PARIS — China and India have at least one notable feature in common: the Asian giants are the only two countries in the world with a population above one billion. Yet Beijing announced this week that China has registered its first decline in number of inhabitants after 60 years of continuous expansion. This comes as India’s population continues to grow — on the path to overtake China as the world's most populous country.
Another related point of comparison is economic growth. For years, we had gotten used to China lifting the overall global growth numbers. That is no longer the case, with growth having reached slightly more than 3% in 2022, about half the rate of the previous year, and well below forecasts.
In contrast, India is posting solid growth figures, 8.7% in 2021, nearly 7% last year, and a target still above 6% this year.
Balance of power
So, has India found the magic formula for its economic development, just as China is losing its luster? The answer to this question is inevitably as much about geopolitics as it is about economics — and helps explain how the cards are getting shuffled across the globe.
The most spectacular economic result in recent years is the considerable drop in the number of people living below the poverty line. And that number is expected to continue to fall, with experts forecasting that India will become the third largest economy in the world in 2027, doubling its gross domestic product within a decade.
However, India hasn’t solved all its problems, and its progress remains fragile. It is still a very bureaucratic country, with structural inequalities, and dispersed political power.
China v. India is also an issue that impacts the global balance of power.
India is also struggling with the effects of such factors as drought, and the weight of Prime Minister Narendra Modi’s Hindu nationalism, which threatens its much-vaunted standing as the "world's largest democracy."
The question is not only one of the historical rivalry between two giants that have indeed been at war in the past — and still face off occasionally in border skirmishes. But China v. India is also an issue that impacts the global balance of power.

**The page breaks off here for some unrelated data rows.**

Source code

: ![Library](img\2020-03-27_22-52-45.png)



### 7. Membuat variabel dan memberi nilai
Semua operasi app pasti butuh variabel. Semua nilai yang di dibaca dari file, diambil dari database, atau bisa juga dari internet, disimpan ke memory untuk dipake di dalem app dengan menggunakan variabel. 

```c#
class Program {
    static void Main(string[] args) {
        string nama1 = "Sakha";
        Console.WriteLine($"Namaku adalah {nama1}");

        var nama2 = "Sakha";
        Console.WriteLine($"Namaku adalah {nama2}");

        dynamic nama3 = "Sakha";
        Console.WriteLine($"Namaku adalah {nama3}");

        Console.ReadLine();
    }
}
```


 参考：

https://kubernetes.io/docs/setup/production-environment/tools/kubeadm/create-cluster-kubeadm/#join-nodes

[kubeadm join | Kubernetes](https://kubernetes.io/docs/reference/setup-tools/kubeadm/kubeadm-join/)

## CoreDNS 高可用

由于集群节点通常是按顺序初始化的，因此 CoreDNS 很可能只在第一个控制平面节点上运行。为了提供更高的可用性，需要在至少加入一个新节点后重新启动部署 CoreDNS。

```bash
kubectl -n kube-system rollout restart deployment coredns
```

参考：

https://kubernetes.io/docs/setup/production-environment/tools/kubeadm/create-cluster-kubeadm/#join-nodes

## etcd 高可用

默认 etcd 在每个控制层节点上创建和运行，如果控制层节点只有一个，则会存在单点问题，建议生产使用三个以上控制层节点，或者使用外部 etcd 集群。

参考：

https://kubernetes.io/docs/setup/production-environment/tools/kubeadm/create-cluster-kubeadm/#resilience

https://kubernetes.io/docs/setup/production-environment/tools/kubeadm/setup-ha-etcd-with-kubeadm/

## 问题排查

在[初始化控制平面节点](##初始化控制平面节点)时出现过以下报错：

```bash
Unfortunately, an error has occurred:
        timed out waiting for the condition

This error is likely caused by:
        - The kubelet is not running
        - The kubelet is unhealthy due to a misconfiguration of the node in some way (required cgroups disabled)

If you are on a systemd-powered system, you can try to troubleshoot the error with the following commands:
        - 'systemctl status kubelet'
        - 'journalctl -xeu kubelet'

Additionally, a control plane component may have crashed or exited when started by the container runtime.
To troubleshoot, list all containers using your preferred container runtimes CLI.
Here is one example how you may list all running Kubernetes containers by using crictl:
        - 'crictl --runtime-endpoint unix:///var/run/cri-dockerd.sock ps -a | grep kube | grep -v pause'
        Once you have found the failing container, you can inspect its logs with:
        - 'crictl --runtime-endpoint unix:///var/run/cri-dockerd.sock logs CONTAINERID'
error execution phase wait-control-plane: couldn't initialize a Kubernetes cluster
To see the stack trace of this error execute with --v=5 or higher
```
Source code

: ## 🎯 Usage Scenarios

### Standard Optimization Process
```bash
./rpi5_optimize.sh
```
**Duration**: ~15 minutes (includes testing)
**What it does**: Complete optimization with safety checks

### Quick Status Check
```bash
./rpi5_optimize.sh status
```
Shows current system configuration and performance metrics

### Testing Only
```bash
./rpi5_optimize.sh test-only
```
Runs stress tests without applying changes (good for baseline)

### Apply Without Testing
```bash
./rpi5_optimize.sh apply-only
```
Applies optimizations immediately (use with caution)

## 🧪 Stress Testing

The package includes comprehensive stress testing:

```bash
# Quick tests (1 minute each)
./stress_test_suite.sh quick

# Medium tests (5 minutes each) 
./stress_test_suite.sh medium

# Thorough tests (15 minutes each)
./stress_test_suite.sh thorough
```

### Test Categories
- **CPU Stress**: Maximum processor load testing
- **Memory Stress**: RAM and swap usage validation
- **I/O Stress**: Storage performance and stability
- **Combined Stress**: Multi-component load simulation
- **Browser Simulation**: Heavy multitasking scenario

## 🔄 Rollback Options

China has been the world's economic locomotive for more than 20 years. Yet today, India is presented as an alternative to China, a country now suffering from the consequences of its choices, whether related to COVID or Xi Jinping’s ideological stiffening, or a latent confrontation with the United States.
"Will India be able to sustain the ingredients that are driving its current growth?"
Cold War tensions and Rafale jet sales
The rest of the world has been attentive to what is at stake here. For example, French President Emmanuel Macron intends to visit both China and India this coming summer. In the first case, Macron intends to save a relationship that has been threatened by an atmosphere of a new Cold War. On the other hand, France sells Rafale fighter jets and submarines to India, as the two countries are currently developing an even closer business partnership.
The future of the world's only billion-people nations is still to be written. Will India be able to sustain the ingredients that are driving its current growth? Will China emerge from the current state of tension and uncertainty it has entered? Much of the rest of the world depends, to some degree, on the answer to these questions.
So look at today's numbers, but remember there's a lot they don't tell us.